Конан долго молчал, начиная жалеть, что внял приглашению и сел рядом с Удольфом на бочонок. Он постарался, чтобы его сомнений нельзя было прочесть на лице, и между делом позвал Сатильду к себе на колени. О Коммодорусе он знал немногое. И вдаваться в опасные разговоры, затевая поношение местного владыки, отнюдь не желал. Но мальчишка Джемайн, заделавшийся сущим завсегдатаем «Прогулочной баржи» как будто нарочно для того, чтобы досаждать Конану, был, казалось, попросту потрясен словами Удольфа! Он в немом ужасе таращился на коринфийца, пока тот, наконец, не начал сердиться.

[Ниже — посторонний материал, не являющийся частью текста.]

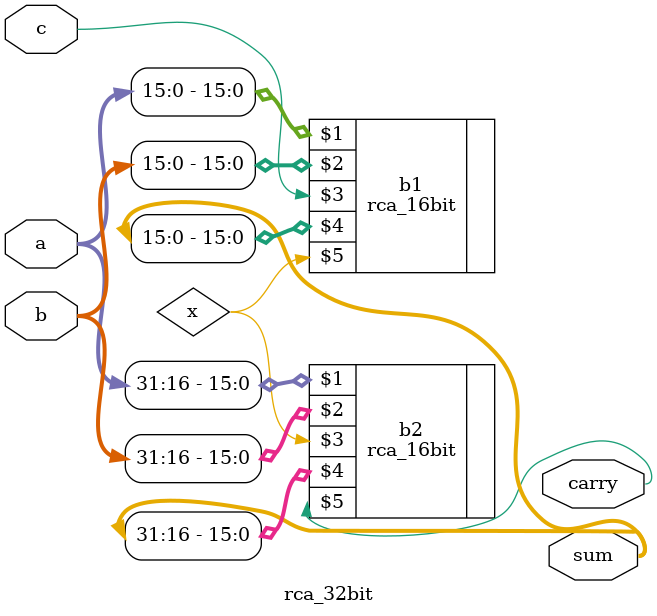
<source format=v>
`timescale 1ns / 1ps

module rca_32bit(
  input signed [31:0] a, b,
  input c,
  output signed [31:0] sum,
  output carry
);

    wire x;

    rca_16bit b1(a[15:0],  b[15:0],  c, sum[15:0],  x);
    rca_16bit b2(a[31:16], b[31:16], x, sum[31:16], carry);

endmodule

</source>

— Закрой рот, малыш, — сказал вельможа раздраженно. — А то все мысли вылетят вон, а на их место заползут мухи. Возьми это, юный мошенник, и ступай себе прочь! — Его рука исчезла в складках тоги, а когда вынырнула обратно, в ней был зажат позвякивающий кошелек. Он бросил его Джемайну и сказал уже мальчику в спину: — Если ты знаешь свое благо, никогда не вмешивайся во взрослые разговоры! — Проводив его взглядом, Удольф покачал головой и вновь повернулся к своим собеседникам.— До чего надоеднливый щенок, как его там? Джемайн, кажется?.. Так вот, когда он меня перебил, я начал говорить, что некоторые в нашем городе считают Коммодоруса обыкновенным шутом, который играет мышцами перед публикой и заявляет на всех углах, будто он-де гладиатор! — И Удольф сопроводил эти слова полновесным глотком аррака. — С другой стороны, у него полным-полно влиятельных сторонников и в войске, и вообще повсюду. Кое-кто даже полагает, что со временем он не удовольствуется ролью Тирана, а отважится бросить вызов ревнителям традиций и священству и объявит себя Императором. А ведь глупый народ, это точно, рад будет поддаться его обаянию!